Con Donald Trump a la cabeza, un movimiento ultraderechista muy variopinto (libertarios, paleoconsevadores, neorreaccionarios) trata de cambiar el mundo revirtiendo los valores de la Ilustración. Varios ensayos estudian el fenómeno

El auge de la ultraderecha global puede verse como una epidemia. No estalla de golpe: primero es una fiebre leve, casi imperceptible; luego se propaga, muta, se vuelve contagiosa; finalmente, se instala como un clima y deja de alarmar, porque se ha vuelto cotidiana. “Estamos en la fase más desarrollada de la epidemia”, dice Franco Delle Donne, el investigador argentino autor de Epidemia ultra.
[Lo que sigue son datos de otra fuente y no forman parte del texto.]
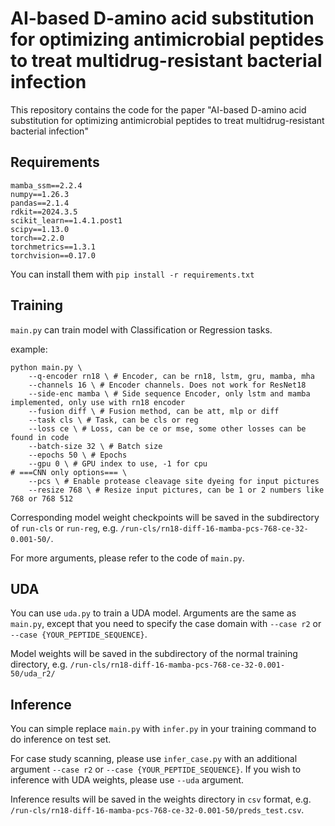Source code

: # AI-based D-amino acid substitution for optimizing antimicrobial peptides to treat multidrug-resistant bacterial infection
This repository contains the code for the paper "AI-based D-amino acid substitution for optimizing antimicrobial peptides to treat multidrug-resistant bacterial infection"

## Requirements
```
mamba_ssm==2.2.4
numpy==1.26.3
pandas==2.1.4
rdkit==2024.3.5
scikit_learn==1.4.1.post1
scipy==1.13.0
torch==2.2.0
torchmetrics==1.3.1
torchvision==0.17.0
```
You can install them with `pip install -r requirements.txt`


## Training

`main.py` can train model with Classification or Regression tasks. 

example: 
```
python main.py \
    --q-encoder rn18 \ # Encoder, can be rn18, lstm, gru, mamba, mha
    --channels 16 \ # Encoder channels. Does not work for ResNet18
    --side-enc mamba \ # Side sequence Encoder, only lstm and mamba implemented, only use with rn18 encoder
    --fusion diff \ # Fusion method, can be att, mlp or diff
    --task cls \ # Task, can be cls or reg
    --loss ce \ # Loss, can be ce or mse, some other losses can be found in code
    --batch-size 32 \ # Batch size
    --epochs 50 \ # Epochs
    --gpu 0 \ # GPU index to use, -1 for cpu
# ===CNN only options=== \
    --pcs \ # Enable protease cleavage site dyeing for input pictures
    --resize 768 \ # Resize input pictures, can be 1 or 2 numbers like 768 or 768 512
```
Corresponding model weight checkpoints will be saved in the subdirectory of `run-cls` or `run-reg`, e.g. `/run-cls/rn18-diff-16-mamba-pcs-768-ce-32-0.001-50/`.

For more arguments, please refer to the code of `main.py`.

## UDA
You can use `uda.py` to train a UDA model. Arguments are the same as `main.py`, except that you need to specify the case domain with `--case r2` or `--case {YOUR_PEPTIDE_SEQUENCE}`.

Model weights will be saved in the subdirectory of the normal training directory, e.g. `/run-cls/rn18-diff-16-mamba-pcs-768-ce-32-0.001-50/uda_r2/`

## Inference
You can simple replace `main.py` with `infer.py` in your training command to do inference on test set.

For case study scanning, please use `infer_case.py` with an additional argument `--case r2` or `--case {YOUR_PEPTIDE_SEQUENCE}`. If you wish to inference with UDA weights, please use `--uda` argument.

Inference results will be saved in the weights directory in `csv` format, e.g. `/run-cls/rn18-diff-16-mamba-pcs-768-ce-32-0.001-50/preds_test.csv`.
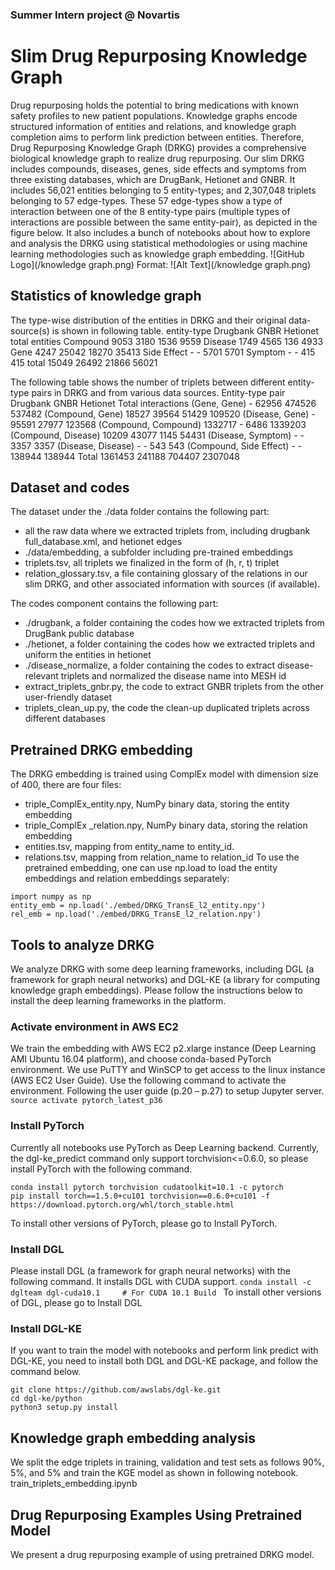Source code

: ### Summer Intern project @ Novartis
# Slim Drug Repurposing Knowledge Graph
Drug repurposing holds the potential to bring medications with known safety profiles to new patient populations. Knowledge graphs encode structured information of entities and relations, and knowledge graph completion aims to perform link prediction between entities. Therefore, Drug Repurposing Knowledge Graph (DRKG) provides a comprehensive biological knowledge graph to realize drug repurposing. 
Our slim DRKG includes compounds, diseases, genes, side effects and symptoms from three existing databases, which are DrugBank, Hetionet and GNBR. It includes 56,021 entities belonging to 5 entity-types; and 2,307,048 triplets belonging to 57 edge-types. These 57 edge-types show a type of interaction between one of the 8 entity-type pairs (multiple types of interactions are possible between the same entity-pair), as depicted in the figure below. It also includes a bunch of notebooks about how to explore and analysis the DRKG using statistical methodologies or using machine learning methodologies such as knowledge graph embedding.
![GitHub Logo](/knowledge graph.png)
Format: ![Alt Text](/knowledge graph.png)

## Statistics of knowledge graph
The type-wise distribution of the entities in DRKG and their original data-source(s) is shown in following table.
entity-type	Drugbank	GNBR	Hetionet	total entities
Compound	9053	3180	1536	9559
Disease	1749	4565	136	4933
Gene	4247	25042	18270	35413
Side Effect	-	-	5701	5701
Symptom	-	-	415	415
total	15049	26492	21866	56021

The following table shows the number of triplets between different entity-type pairs in DRKG and from various data sources.
Entity-type pair	Drugbank	GNBR	Hetionet	Total interactions
(Gene, Gene)	-	62956	474526	537482
(Compound, Gene)	18527	39564	51429	109520
(Disease, Gene)	-	95591	27977	123568
(Compound, Compound)	1332717	-	6486	1339203
(Compound, Disease)	10209	43077	1145	54431
(Disease, Symptom)	-	-	3357	3357
(Disease, Disease)	-	-	543	543
(Compound, Side Effect)	-	-	138944	138944
Total	1361453	241188	704407	2307048

## Dataset and codes
The dataset under the ./data folder contains the following part:
* all the raw data where we extracted triplets from, including drugbank full_database.xml, and hetionet edges
* ./data/embedding, a subfolder including pre-trained embeddings
* triplets.tsv, all triplets we finalized in the form of (h, r, t) triplet
* relation_glossary.tsv, a file containing glossary of the relations in our slim DRKG, and other associated information with sources (if available).

The codes component contains the following part:
* ./drugbank,  a folder containing the codes how we extracted triplets from DrugBank public database
* ./hetionet,  a folder containing the codes how we extracted triplets and uniform the entities in hetionet 
* ./disease_normalize, a folder containing the codes to extract disease-relevant triplets and normalized the disease name into MESH id 
* extract_triplets_gnbr.py, the code to extract GNBR triplets from the other user-friendly dataset
* triplets_clean_up.py, the code the clean-up duplicated triplets across different databases
## Pretrained DRKG embedding
The DRKG embedding is trained using ComplEx model with dimension size of 400, there are four files:
* triple_ComplEx_entity.npy, NumPy binary data, storing the entity embedding
*	triple_ComplEx _relation.npy, NumPy binary data, storing the relation embedding
*	entities.tsv, mapping from entity_name to entity_id.
*	relations.tsv, mapping from relation_name to relation_id
To use the pretrained embedding, one can use np.load to load the entity embeddings and relation embeddings separately:
```
import numpy as np
entity_emb = np.load('./embed/DRKG_TransE_l2_entity.npy')
rel_emb = np.load('./embed/DRKG_TransE_l2_relation.npy')
```
## Tools to analyze DRKG
We analyze DRKG with some deep learning frameworks, including DGL (a framework for graph neural networks) and DGL-KE (a library for computing knowledge graph embeddings). Please follow the instructions below to install the deep learning frameworks in the platform.
### Activate environment in AWS EC2
We train the embedding with AWS EC2 p2.xlarge instance (Deep Learning AMI Ubuntu 16.04 platform), and choose conda-based PyTorch environment. We use PuTTY and WinSCP to get access to the linux instance (AWS EC2 User Guide). Use the following command to activate the environment. Following the user guide (p.20 – p.27) to setup Jupyter server.
```source activate pytorch_latest_p36```
### Install PyTorch
Currently all notebooks use PyTorch as Deep Learning backend. Currently, the dgl-ke_predict command only support torchvision<=0.6.0, so please install PyTorch with the following command. 
```
conda install pytorch torchvision cudatoolkit=10.1 -c pytorch
pip install torch==1.5.0+cu101 torchvision==0.6.0+cu101 -f https://download.pytorch.org/whl/torch_stable.html
```
To install other versions of PyTorch, please go to Install PyTorch.
### Install DGL
Please install DGL (a framework for graph neural networks) with the following command. It installs DGL with CUDA support.
```conda install -c dglteam dgl-cuda10.1     # For CUDA 10.1 Build ```
To install other versions of DGL, please go to Install DGL
### Install DGL-KE
If you want to train the model with notebooks and perform link predict with DGL-KE, you need to install both DGL and DGL-KE package, and follow the command below.
```
git clone https://github.com/awslabs/dgl-ke.git
cd dgl-ke/python
python3 setup.py install
```
## Knowledge graph embedding analysis
We split the edge triplets in training, validation and test sets as follows 90%, 5%, and 5% and train the KGE model as shown in following notebook.
train_triplets_embedding.ipynb
## Drug Repurposing Examples Using Pretrained Model
We present a drug repurposing example of using pretrained DRKG model. 
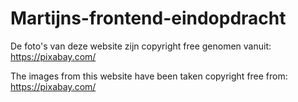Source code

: # Martijns-frontend-eindopdracht


De foto's van deze website zijn copyright free genomen vanuit: https://pixabay.com/

The images from this website have been taken copyright free from: https://pixabay.com/
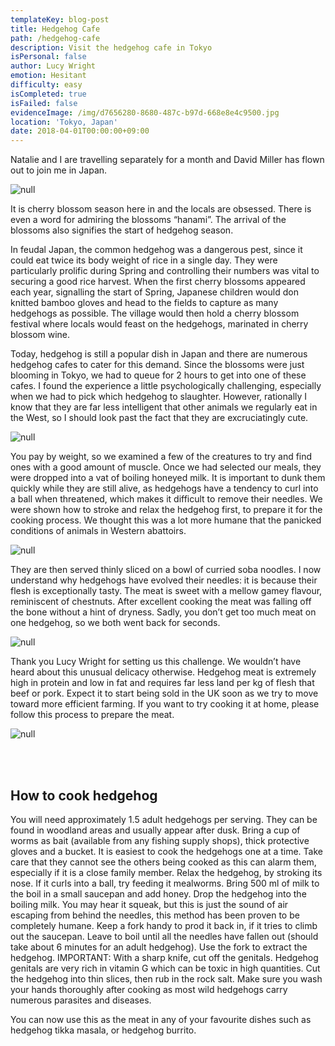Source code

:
 ```yaml
---
templateKey: blog-post
title: Hedgehog Cafe
path: /hedgehog-cafe
description: Visit the hedgehog cafe in Tokyo
isPersonal: false
author: Lucy Wright
emotion: Hesitant
difficulty: easy
isCompleted: true
isFailed: false
evidenceImage: /img/d7656280-8680-487c-b97d-668e8e4c9500.jpg
location: 'Tokyo, Japan'
date: 2018-04-01T00:00:00+09:00
---
```

Natalie and I are travelling separately for a month and David Miller has flown out to join me in Japan.

![null](https://bit.ly/2uy6RZW)

It is cherry blossom season here in and the locals are obsessed. There is even a word for admiring the blossoms “hanami”. The arrival of the blossoms also signifies the start of hedgehog season.

In feudal Japan, the common hedgehog was a dangerous pest, since it could eat twice its body weight of rice in a single day. They were particularly prolific during Spring and controlling their numbers was vital to securing a good rice harvest. When the first cherry blossoms appeared each year, signalling the start of Spring, Japanese children would don knitted bamboo gloves and head to the fields to capture as many hedgehogs as possible. The village would then hold a cherry blossom festival where locals would feast on the hedgehogs, marinated in cherry blossom wine.

Today, hedgehog is still a popular dish in Japan and there are numerous hedgehog cafes to cater for this demand.  Since the blossoms were just blooming in Tokyo, we had to queue for 2 hours to get into one of these cafes. I found the experience a little psychologically challenging, especially when we had to pick which hedgehog to slaughter. However, rationally I know that they are far less intelligent that other animals we regularly eat in the West, so I should look past the fact that they are excruciatingly cute.

![null](https://bit.ly/2uzuBwZ)

You pay by weight, so we examined a few of the creatures to try and find ones with a good amount of muscle. Once we had selected our meals, they were dropped into a vat of boiling honeyed milk. It is important to dunk them quickly while they are still alive, as hedgehogs have a tendency to curl into a ball when threatened, which makes it difficult to remove their needles. We were shown how to stroke and relax the hedgehog first, to prepare it for the cooking process. We thought this was a lot more humane that the panicked conditions of animals in Western abattoirs.

![null](https://bit.ly/2GHDKIG)

They are then served thinly sliced on a bowl of curried soba noodles. I now understand why hedgehogs have evolved their needles: it is because their flesh is exceptionally tasty. The meat is sweet with a mellow gamey flavour, reminiscent of chestnuts. After excellent cooking the meat was falling off the bone without a hint of dryness. Sadly, you don’t get too much meat on one hedgehog, so we both went back for seconds.

![null](https://bit.ly/2IiUFyf)

Thank you Lucy Wright for setting us this challenge. We wouldn’t have heard about this unusual delicacy otherwise. Hedgehog meat is extremely high in protein and low in fat and requires far less land per kg of flesh that beef or pork. Expect it to start being sold in the UK soon as we try to move toward more efficient farming. If you want to try cooking it at home, please follow this process to prepare the meat.

![null](https://bit.ly/2H0X3KE)

</br>
</br>

## How to cook hedgehog

You will need approximately 1.5 adult hedgehogs per serving. They can be found in woodland areas and usually appear after dusk. Bring a cup of worms as bait (available from any fishing supply shops), thick protective gloves and a bucket.
It is easiest to cook the hedgehogs one at a time. Take care that they cannot see the others being cooked as this can alarm them, especially if it is a close family member. Relax the hedgehog, by stroking its nose. If it curls into a ball, try feeding it mealworms.
Bring 500 ml of milk to the boil in a small saucepan and add honey.
Drop the hedgehog into the boiling milk. You may hear it squeak, but this is just the sound of air escaping from behind the needles, this method has been proven to be completely humane. Keep a fork handy to prod it back in, if it tries to climb out the saucepan. Leave to boil until all the needles have fallen out (should take about 6 minutes for an adult hedgehog). Use the fork to extract the hedgehog.
IMPORTANT: With a sharp knife, cut off the genitals. Hedgehog genitals are very rich in vitamin G which can be toxic in high quantities.
Cut the hedgehog into thin slices, then rub in the rock salt.
Make sure you wash your hands thoroughly after cooking as most wild hedgehogs carry numerous parasites and diseases.

You can now use this as the meat in any of your favourite dishes such as hedgehog tikka masala, or hedgehog burrito.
Del fascismo europeo a Silicon Valley: anatomía de un fenómeno que está conquistando el mundo (Península), donde defiende que las fuerzas democráticas cometieron un grave error al subestimar los brotes ultras hasta que se extendieron... y fue demasiado tarde. Ya están aquí.

Epidemia ultra es uno de los muchos ensayos que está produciendo el sector editorial, siempre atento a los asuntos que copan el debate público y que, como en este caso, causan movimientos sísmicos en la civilización. Ensayos como los de Antonella Marty, Mark Fortier, Bruno Cardeñosa, Adriana Hest, Francesc-Marc Álvaro o Luciana Peker. Entre otros. En abril habrá lanzamientos de Alicia Valdés, Antonio Maestre o Carlos Fernández Liria. Una epidemia editorial paralela a la expansión de las nuevas derechas refleja la necesidad de entender lo que pocos esperaban.